Data section:

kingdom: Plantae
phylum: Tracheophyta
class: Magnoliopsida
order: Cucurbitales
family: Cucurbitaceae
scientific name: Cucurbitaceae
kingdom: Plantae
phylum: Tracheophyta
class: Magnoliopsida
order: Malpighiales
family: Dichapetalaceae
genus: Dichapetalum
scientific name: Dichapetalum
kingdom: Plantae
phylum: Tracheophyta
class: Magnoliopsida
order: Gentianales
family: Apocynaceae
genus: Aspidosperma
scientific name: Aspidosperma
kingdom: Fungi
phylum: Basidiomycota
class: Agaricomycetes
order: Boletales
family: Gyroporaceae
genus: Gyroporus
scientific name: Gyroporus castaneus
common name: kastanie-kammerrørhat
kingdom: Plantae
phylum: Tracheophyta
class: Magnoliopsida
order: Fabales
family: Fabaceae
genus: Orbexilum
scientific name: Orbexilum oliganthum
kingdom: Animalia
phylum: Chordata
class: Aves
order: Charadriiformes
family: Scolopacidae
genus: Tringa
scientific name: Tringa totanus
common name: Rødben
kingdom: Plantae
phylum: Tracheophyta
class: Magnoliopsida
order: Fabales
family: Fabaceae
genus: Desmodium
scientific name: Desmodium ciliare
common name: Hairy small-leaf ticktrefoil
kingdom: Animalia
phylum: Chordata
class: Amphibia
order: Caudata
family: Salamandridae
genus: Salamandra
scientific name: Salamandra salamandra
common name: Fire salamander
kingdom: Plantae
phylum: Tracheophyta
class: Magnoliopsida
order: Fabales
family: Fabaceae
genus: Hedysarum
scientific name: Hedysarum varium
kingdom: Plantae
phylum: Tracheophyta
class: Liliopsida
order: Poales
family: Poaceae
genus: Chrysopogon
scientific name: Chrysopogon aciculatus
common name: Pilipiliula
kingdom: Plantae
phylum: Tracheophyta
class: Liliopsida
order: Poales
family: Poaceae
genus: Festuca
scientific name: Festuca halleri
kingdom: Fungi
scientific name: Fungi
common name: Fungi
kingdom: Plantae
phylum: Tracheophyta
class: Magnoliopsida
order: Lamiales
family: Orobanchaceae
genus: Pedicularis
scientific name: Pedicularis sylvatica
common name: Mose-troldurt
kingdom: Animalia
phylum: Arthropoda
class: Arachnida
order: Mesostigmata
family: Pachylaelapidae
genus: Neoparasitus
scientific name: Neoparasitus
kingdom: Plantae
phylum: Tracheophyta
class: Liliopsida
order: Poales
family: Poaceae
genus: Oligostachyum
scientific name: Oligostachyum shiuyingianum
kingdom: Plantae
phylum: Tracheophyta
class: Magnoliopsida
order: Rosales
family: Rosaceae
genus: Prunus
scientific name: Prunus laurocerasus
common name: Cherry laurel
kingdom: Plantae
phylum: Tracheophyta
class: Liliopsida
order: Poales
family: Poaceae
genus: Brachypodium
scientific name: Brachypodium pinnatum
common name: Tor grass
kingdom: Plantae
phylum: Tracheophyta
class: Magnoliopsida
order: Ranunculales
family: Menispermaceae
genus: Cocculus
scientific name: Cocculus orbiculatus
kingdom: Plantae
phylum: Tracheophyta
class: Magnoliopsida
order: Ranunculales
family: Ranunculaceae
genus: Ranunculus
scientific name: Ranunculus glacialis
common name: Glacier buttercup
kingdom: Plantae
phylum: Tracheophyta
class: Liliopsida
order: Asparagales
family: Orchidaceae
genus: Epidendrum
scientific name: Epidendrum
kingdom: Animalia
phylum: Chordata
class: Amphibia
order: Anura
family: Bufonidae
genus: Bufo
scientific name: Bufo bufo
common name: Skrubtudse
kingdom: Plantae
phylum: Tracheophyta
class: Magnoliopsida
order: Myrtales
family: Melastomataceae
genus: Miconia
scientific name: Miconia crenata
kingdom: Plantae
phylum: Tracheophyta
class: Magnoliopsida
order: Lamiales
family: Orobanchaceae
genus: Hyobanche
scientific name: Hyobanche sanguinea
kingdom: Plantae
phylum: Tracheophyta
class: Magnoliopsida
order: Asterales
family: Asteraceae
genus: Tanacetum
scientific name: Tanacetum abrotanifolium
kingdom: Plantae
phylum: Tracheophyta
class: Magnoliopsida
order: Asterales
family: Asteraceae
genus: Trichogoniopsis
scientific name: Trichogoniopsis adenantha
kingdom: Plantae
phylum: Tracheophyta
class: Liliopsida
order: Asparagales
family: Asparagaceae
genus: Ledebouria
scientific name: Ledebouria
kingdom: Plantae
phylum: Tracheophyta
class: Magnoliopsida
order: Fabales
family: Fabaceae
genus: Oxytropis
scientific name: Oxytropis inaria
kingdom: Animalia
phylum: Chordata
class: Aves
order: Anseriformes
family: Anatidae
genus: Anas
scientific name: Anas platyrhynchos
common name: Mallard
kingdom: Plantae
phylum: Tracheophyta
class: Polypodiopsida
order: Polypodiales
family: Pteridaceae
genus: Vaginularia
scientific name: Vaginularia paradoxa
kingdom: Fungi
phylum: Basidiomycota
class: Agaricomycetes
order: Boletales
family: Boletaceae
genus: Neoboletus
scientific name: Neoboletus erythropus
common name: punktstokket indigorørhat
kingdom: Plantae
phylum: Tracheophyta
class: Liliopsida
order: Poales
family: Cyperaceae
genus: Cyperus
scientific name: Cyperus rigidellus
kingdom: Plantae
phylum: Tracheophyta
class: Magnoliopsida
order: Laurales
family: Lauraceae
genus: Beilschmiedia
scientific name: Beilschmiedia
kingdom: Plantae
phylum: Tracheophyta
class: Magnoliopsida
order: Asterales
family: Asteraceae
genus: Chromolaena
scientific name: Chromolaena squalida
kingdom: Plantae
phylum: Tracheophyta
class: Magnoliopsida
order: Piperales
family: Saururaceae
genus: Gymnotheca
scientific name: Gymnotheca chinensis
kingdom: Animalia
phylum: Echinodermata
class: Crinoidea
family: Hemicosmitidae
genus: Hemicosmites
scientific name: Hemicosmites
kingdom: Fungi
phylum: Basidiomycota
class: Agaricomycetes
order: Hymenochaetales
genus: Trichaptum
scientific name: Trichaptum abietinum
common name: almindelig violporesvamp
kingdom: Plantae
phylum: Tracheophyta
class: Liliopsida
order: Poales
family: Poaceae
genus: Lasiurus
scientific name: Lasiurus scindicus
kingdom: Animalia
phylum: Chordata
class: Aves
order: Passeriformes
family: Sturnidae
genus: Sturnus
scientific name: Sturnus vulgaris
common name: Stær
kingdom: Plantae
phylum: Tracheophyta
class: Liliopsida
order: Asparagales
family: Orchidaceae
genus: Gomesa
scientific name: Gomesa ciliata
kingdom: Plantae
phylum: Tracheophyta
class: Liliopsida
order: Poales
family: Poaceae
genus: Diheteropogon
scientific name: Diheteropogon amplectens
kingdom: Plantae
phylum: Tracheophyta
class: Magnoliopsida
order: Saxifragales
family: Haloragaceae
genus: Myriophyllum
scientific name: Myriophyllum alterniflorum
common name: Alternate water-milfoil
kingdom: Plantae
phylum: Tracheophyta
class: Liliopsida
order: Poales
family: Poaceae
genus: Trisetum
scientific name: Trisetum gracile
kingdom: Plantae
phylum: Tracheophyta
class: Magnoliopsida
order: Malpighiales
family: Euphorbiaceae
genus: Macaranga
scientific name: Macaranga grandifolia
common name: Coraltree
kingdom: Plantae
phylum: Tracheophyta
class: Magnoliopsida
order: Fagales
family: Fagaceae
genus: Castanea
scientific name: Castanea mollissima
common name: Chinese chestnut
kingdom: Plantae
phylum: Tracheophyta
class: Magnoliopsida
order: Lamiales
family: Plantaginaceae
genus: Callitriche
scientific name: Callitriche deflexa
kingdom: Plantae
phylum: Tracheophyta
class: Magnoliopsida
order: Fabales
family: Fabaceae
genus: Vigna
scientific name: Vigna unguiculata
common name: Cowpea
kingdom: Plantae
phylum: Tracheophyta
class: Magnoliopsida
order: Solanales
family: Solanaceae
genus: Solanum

Written exercise: Copy the lines word for word, starting at the line that contains "genus: Chromolaena" and ending with the last line of the records.

Worked solution:
genus: Chromolaena
scientific name: Chromolaena squalida
kingdom: Plantae
phylum: Tracheophyta
class: Magnoliopsida
order: Piperales
family: Saururaceae
genus: Gymnotheca
scientific name: Gymnotheca chinensis
kingdom: Animalia
phylum: Echinodermata
class: Crinoidea
family: Hemicosmitidae
genus: Hemicosmites
scientific name: Hemicosmites
kingdom: Fungi
phylum: Basidiomycota
class: Agaricomycetes
order: Hymenochaetales
genus: Trichaptum
scientific name: Trichaptum abietinum
common name: almindelig violporesvamp
kingdom: Plantae
phylum: Tracheophyta
class: Liliopsida
order: Poales
family: Poaceae
genus: Lasiurus
scientific name: Lasiurus scindicus
kingdom: Animalia
phylum: Chordata
class: Aves
order: Passeriformes
family: Sturnidae
genus: Sturnus
scientific name: Sturnus vulgaris
common name: Stær
kingdom: Plantae
phylum: Tracheophyta
class: Liliopsida
order: Asparagales
family: Orchidaceae
genus: Gomesa
scientific name: Gomesa ciliata
kingdom: Plantae
phylum: Tracheophyta
class: Liliopsida
order: Poales
family: Poaceae
genus: Diheteropogon
scientific name: Diheteropogon amplectens
kingdom: Plantae
phylum: Tracheophyta
class: Magnoliopsida
order: Saxifragales
family: Haloragaceae
genus: Myriophyllum
scientific name: Myriophyllum alterniflorum
common name: Alternate water-milfoil
kingdom: Plantae
phylum: Tracheophyta
class: Liliopsida
order: Poales
family: Poaceae
genus: Trisetum
scientific name: Trisetum gracile
kingdom: Plantae
phylum: Tracheophyta
class: Magnoliopsida
order: Malpighiales
family: Euphorbiaceae
genus: Macaranga
scientific name: Macaranga grandifolia
common name: Coraltree
kingdom: Plantae
phylum: Tracheophyta
class: Magnoliopsida
order: Fagales
family: Fagaceae
genus: Castanea
scientific name: Castanea mollissima
common name: Chinese chestnut
kingdom: Plantae
phylum: Tracheophyta
class: Magnoliopsida
order: Lamiales
family: Plantaginaceae
genus: Callitriche
scientific name: Callitriche deflexa
kingdom: Plantae
phylum: Tracheophyta
class: Magnoliopsida
order: Fabales
family: Fabaceae
genus: Vigna
scientific name: Vigna unguiculata
common name: Cowpea
kingdom: Plantae
phylum: Tracheophyta
class: Magnoliopsida
order: Solanales
family: Solanaceae
genus: Solanum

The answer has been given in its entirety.